BitMEX had to ensure its rolling swap contract effectively tracked the spot price of Bitcoin, unlike a future which tends to trade at a premium. In order to achieve this there was something called a funding rate associated with the contract. Unlike futures with an expiry date and settlement, there is no basis rate. Instead, BitMEX used a funding rate, which was initially associated with the cost of borrowing the underlying asset on Bitfinex. This interest rate is charged to traders or received by traders, depending on if they are long or short. This mechanism mimics how the margin lending worked on Bitfinex, with traders exchanging interest payments between each other.

At first BitMEX used the Bitfinex Bitcoin and US Dollar lending rates to calculate the funding rate. The rate was the cost to borrow US Dollars on Bitfinex minus the cost to borrow Bitcoin. As explained above, this number was almost always positive. If a BitMEX client went long Bitcoin, they would pay this rate, while if they went short Bitcoin, they would receive this interest rate. Therefore, if demand to go long Bitcoin increased on Bitfinex, the rate would be higher and it would be more expensive to go long on BitMEX. The idea behind this seems somewhat related to a retail instrument in traditional finance, CFDs (Contract For Difference). These contracts typically have no expiry and longs pay a funding rate overnight to shorts, depending on the base rate of the currency in question. However, each CFD only has one leverage rate, while BitMEX wanted one highly liquid uniform contract across all leverage ratios.

BitMEX’s funding rate did not work particularly effectively. The issue was that Bitfinex traders were using around 3x leverage, while BitMEX supported up to 100x. Therefore, the interest rate was too low, as it reflected demand from traders using 3x, while the traders were actually using higher leverage. At the same time, the trade flow on BitMEX was more speculative. Therefore, BitMEX changed the methodology of the contract, adding a new component to the funding rate calculation. BitMEX looked at the price of the perpetual swap contract in the last period (now using 8 hour windows) and compared it to the funding rate adjusted spot price of the underlying asset over the same period, using data from the spot exchanges such as Bitfinex. If the perpetual contract was trading at a larger premium to the underlying than the funding rate, traders going long the contract would make greater payments to those going short in the next period, and vice versa. This mechanism helped ensure the price of the contract closely followed the spot price. This mechanism proved to be highly effective.

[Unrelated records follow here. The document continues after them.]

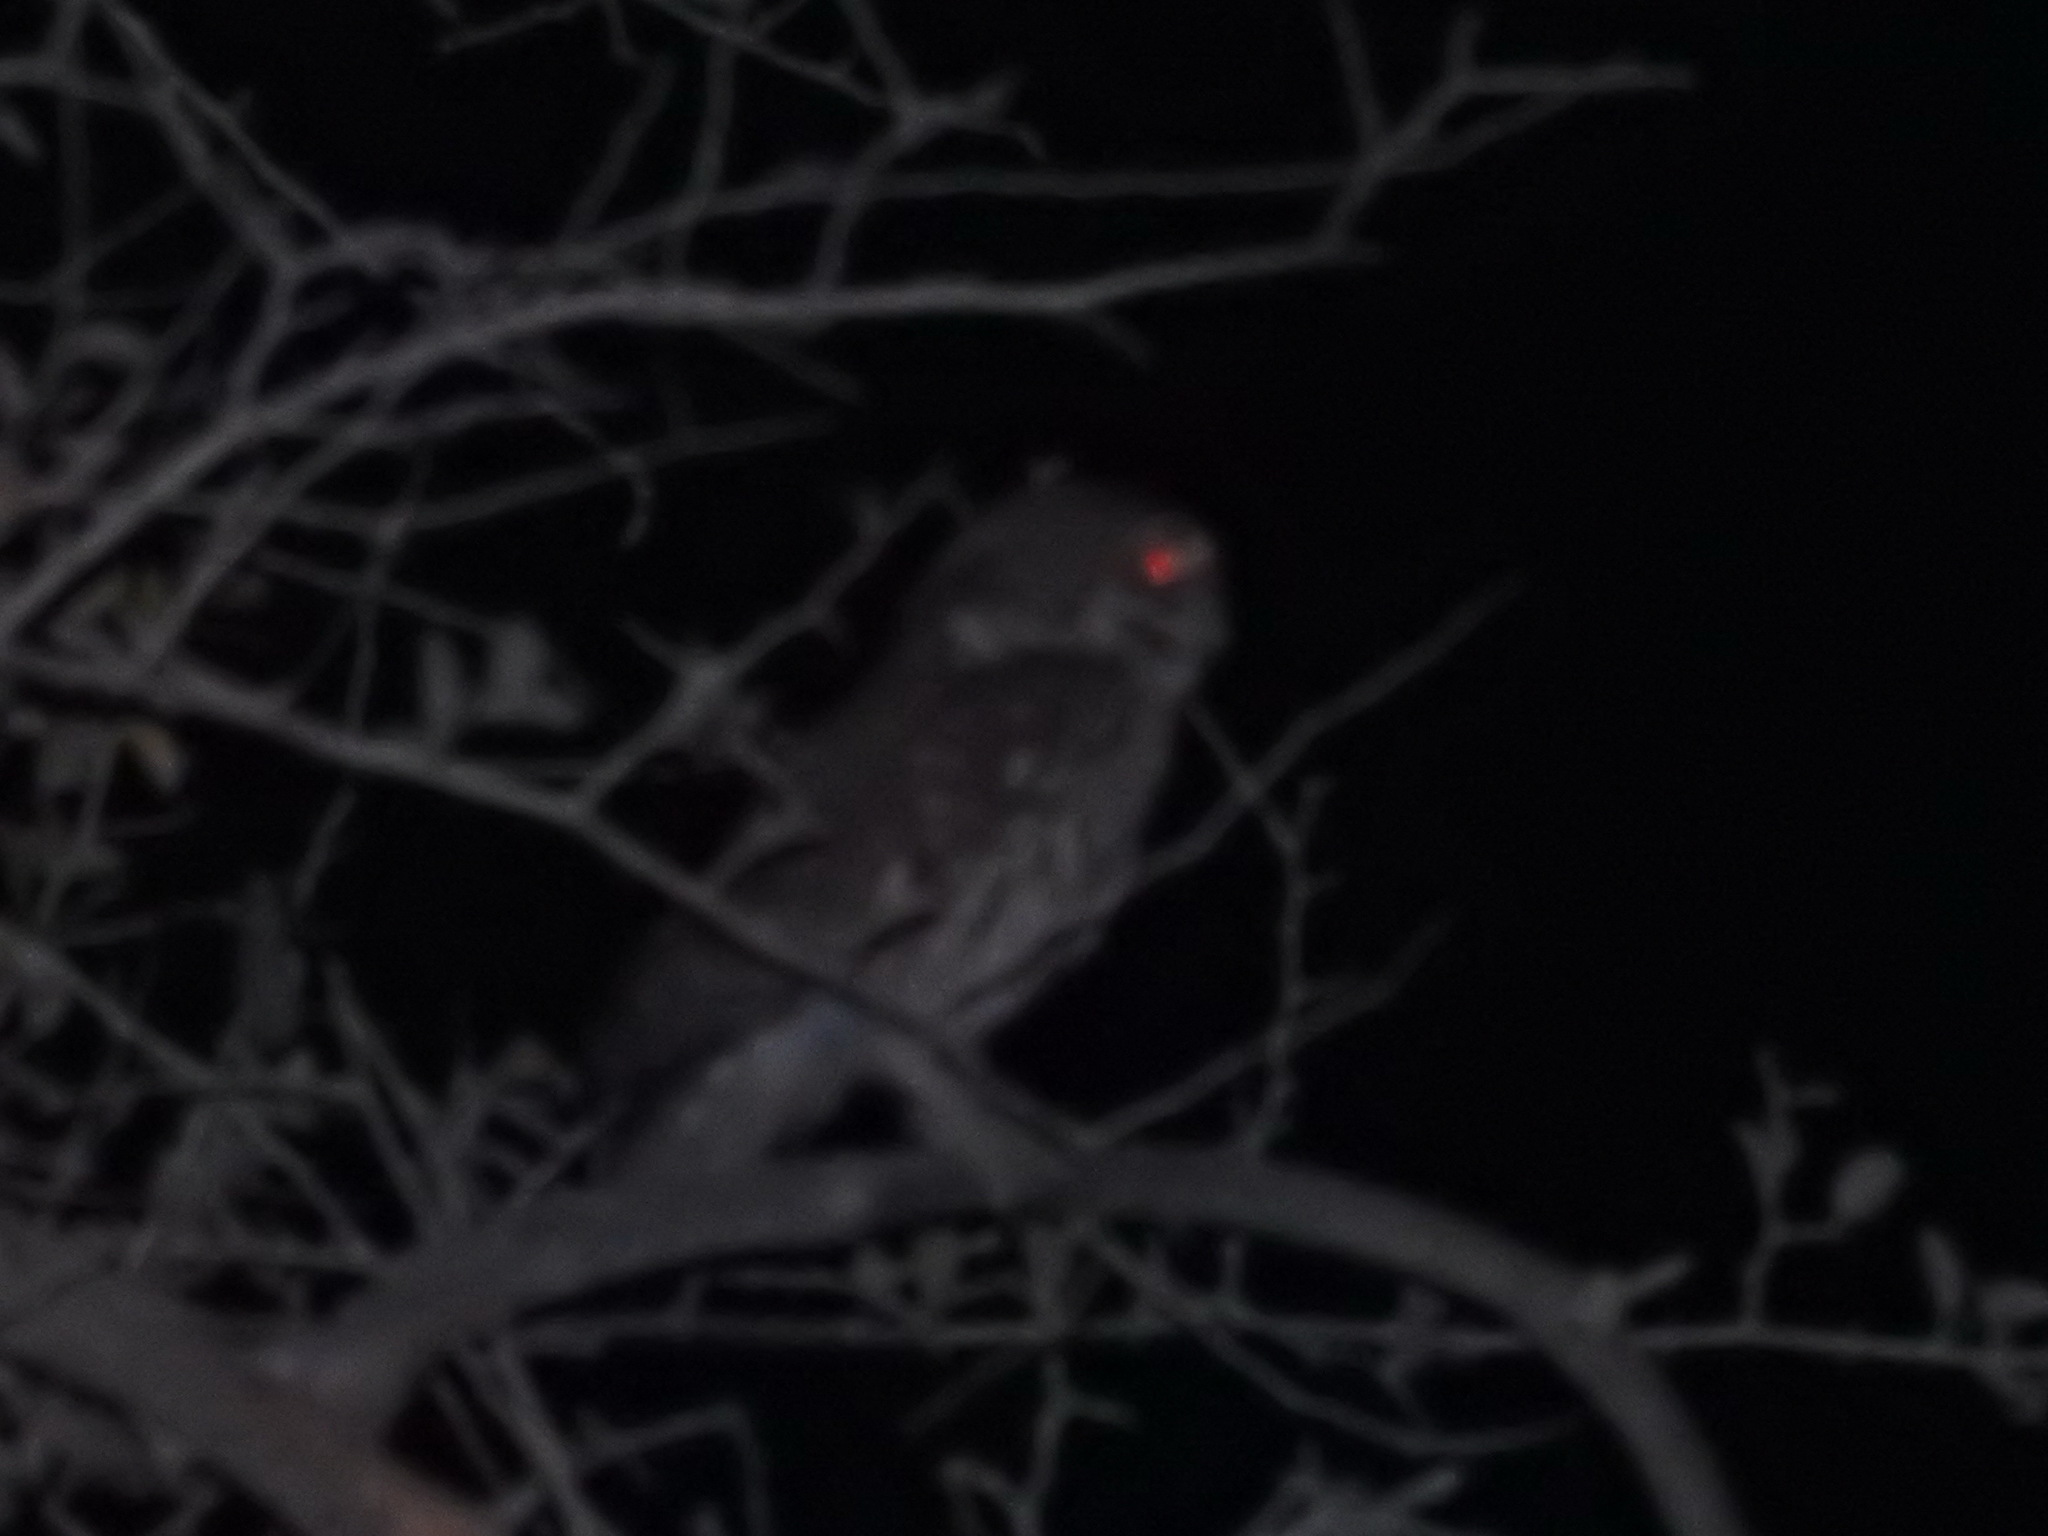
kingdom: Animalia
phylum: Chordata
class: Aves
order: Strigiformes
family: Strigidae
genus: Athene
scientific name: Athene noctua
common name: Little owl
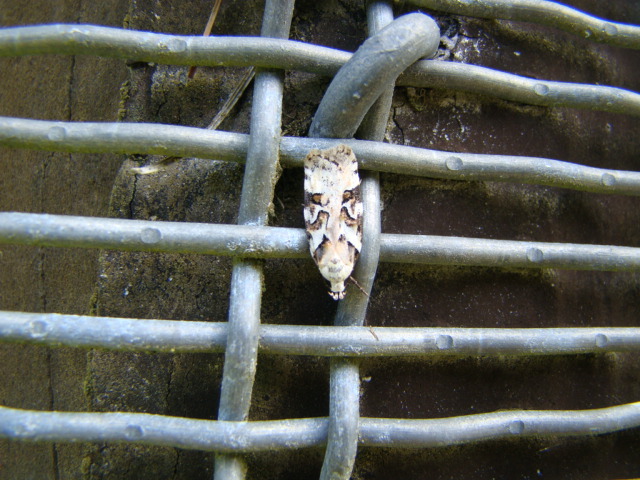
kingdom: Animalia
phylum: Arthropoda
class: Insecta
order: Lepidoptera
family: Oecophoridae
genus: Izatha
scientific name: Izatha epiphanes
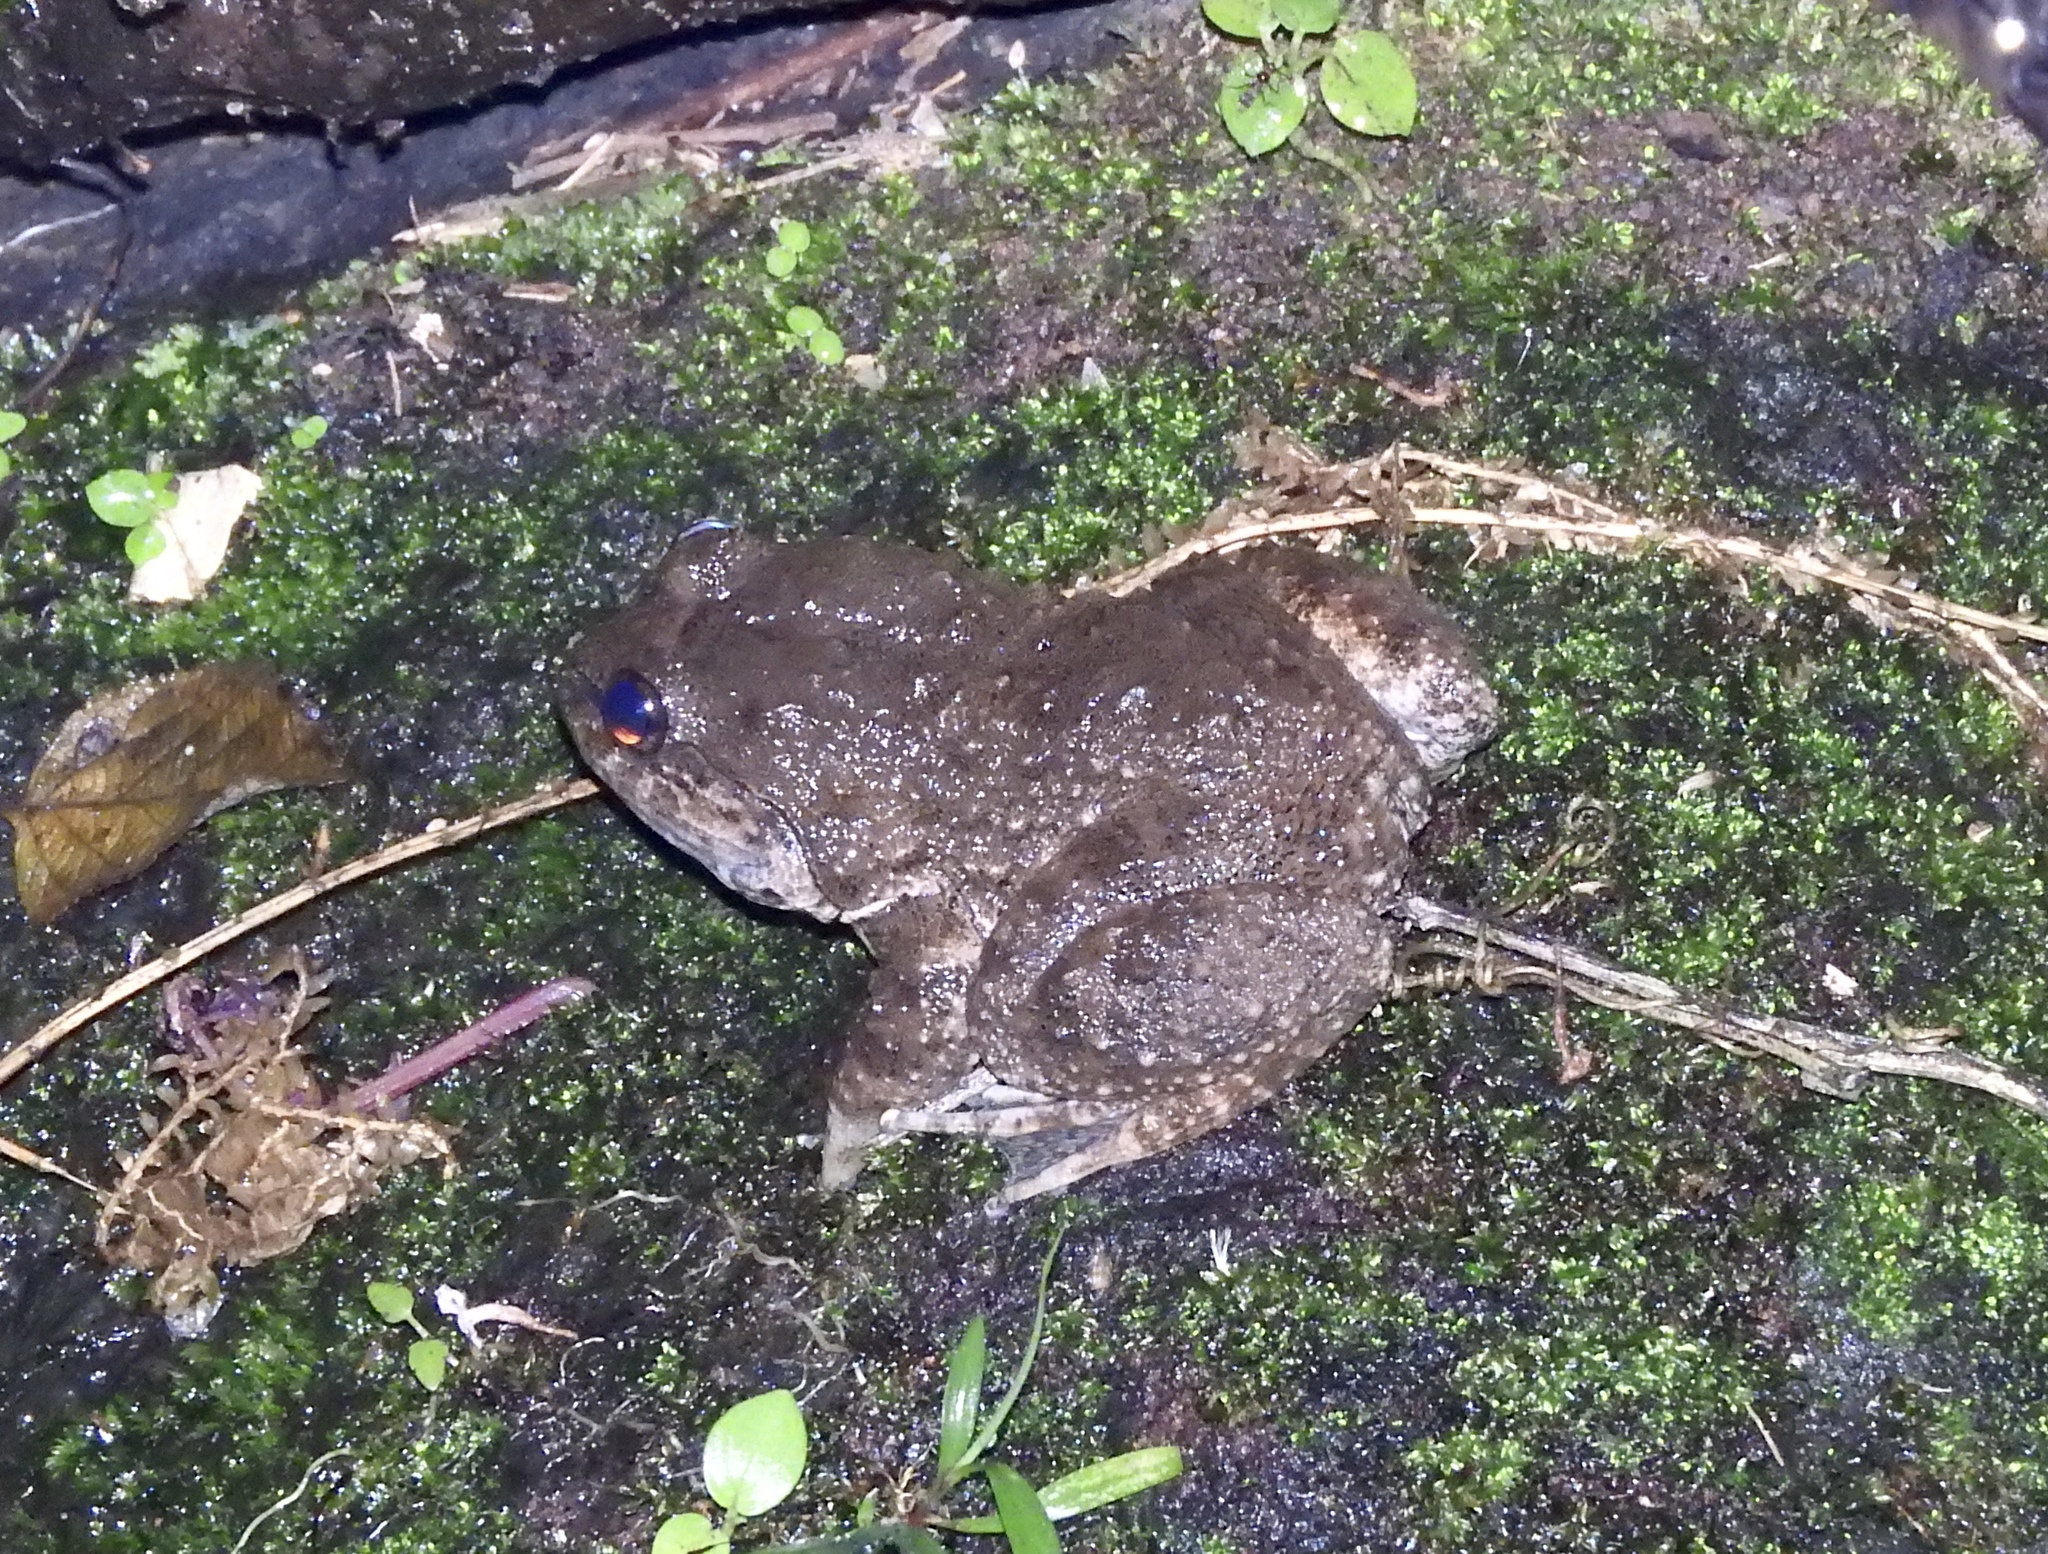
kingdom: Animalia
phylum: Chordata
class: Amphibia
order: Anura
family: Dicroglossidae
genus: Limnonectes
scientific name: Limnonectes kuhlii
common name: Kuhl’s stream frog/large-headed frog
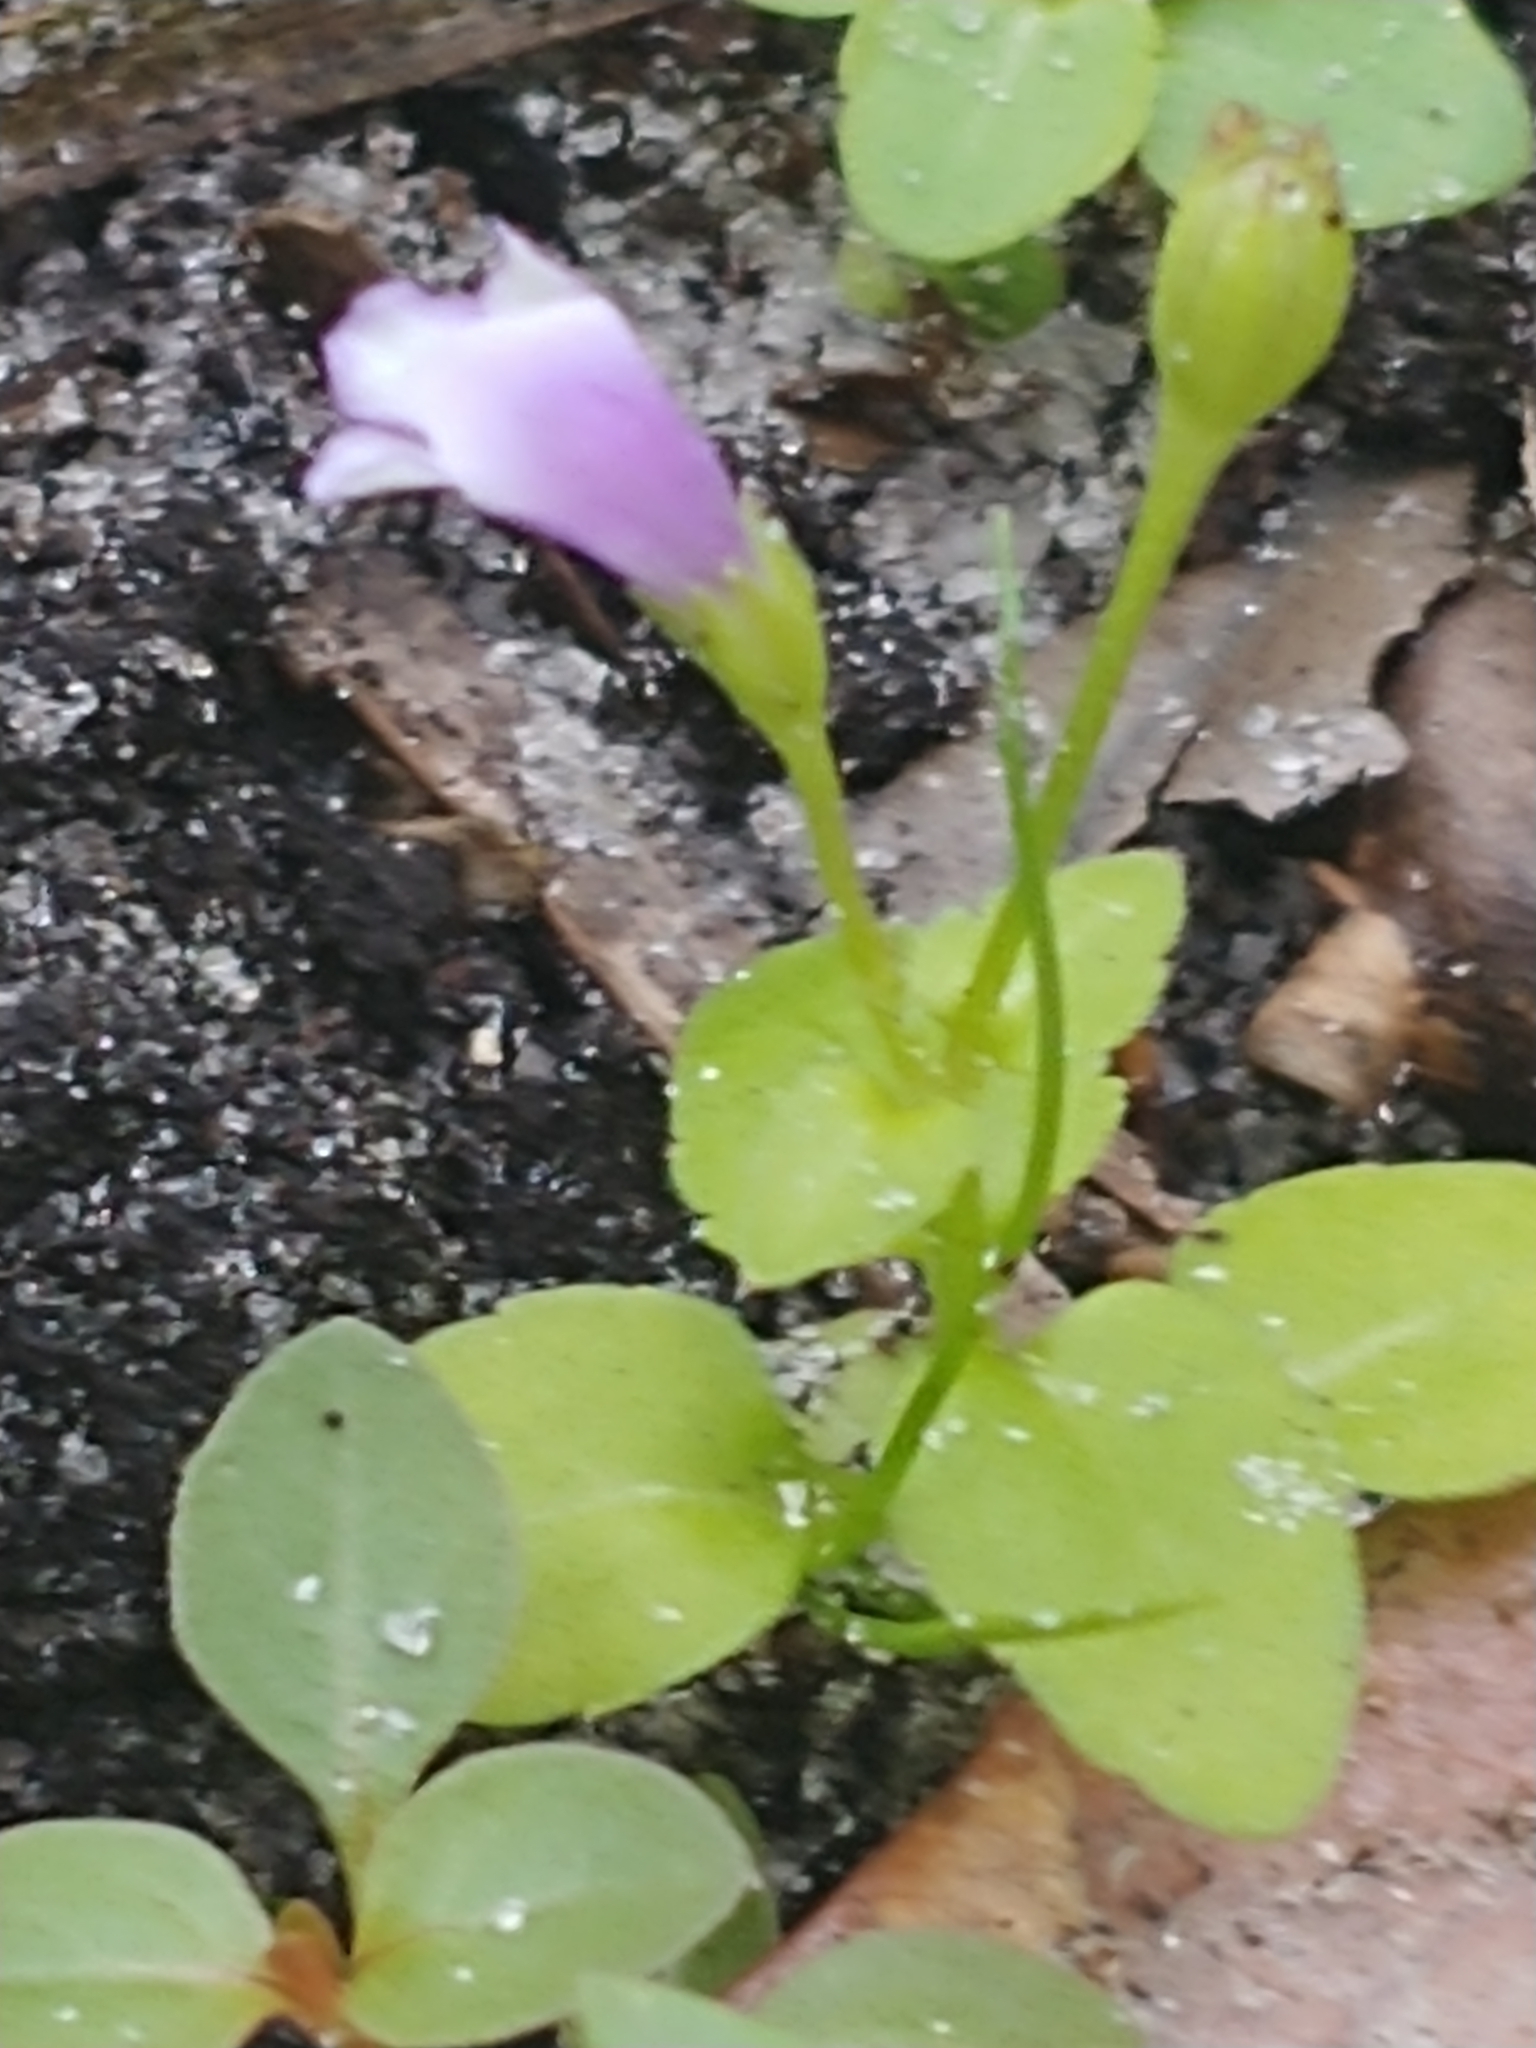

It is not clear if this rate represents a Bitcoin interest rate. It can be thought of as a special mechanism used by a trading platform to achieve a particular objective, rather than an interest rate. This was certainly less of an interest rate than even the borrow rates on Bitfinex, which were more linked to actual loans and debt. Even if the debt could only be used to speculate.

This new type of derivative contract meant that traders could achieve the desired amount of leverage without using spot margin trading and lending markets. BitMEX made the ability to obtain leveraged exposure to Bitcoin even easier than on Bitfinex. As a result of this, from mid-2017 onwards, BitMEX enjoyed strong growth. By 2018 the perpetual swap contract was doing billions of US Dollars per day in notional trading volume. This new derivative contract type eventually took over from Bitfinex’s Bitcoin market as the most liquid instrument in the space and as a result, Bitfinex’s lending market rates became slightly less significant. In around 2020 BitMEX lost its crown as having the most traded Bitcoin contract, as other exchanges like Binance and FTX became the market leaders. However, these other platforms copied BitMEX’s perpetual swap contract innovation, and the perpetual contract remains extremely popular to this day. Whether it’s an interest rate or not, the funding rate for this contract remains one of the most important quasi Bitcoin rates.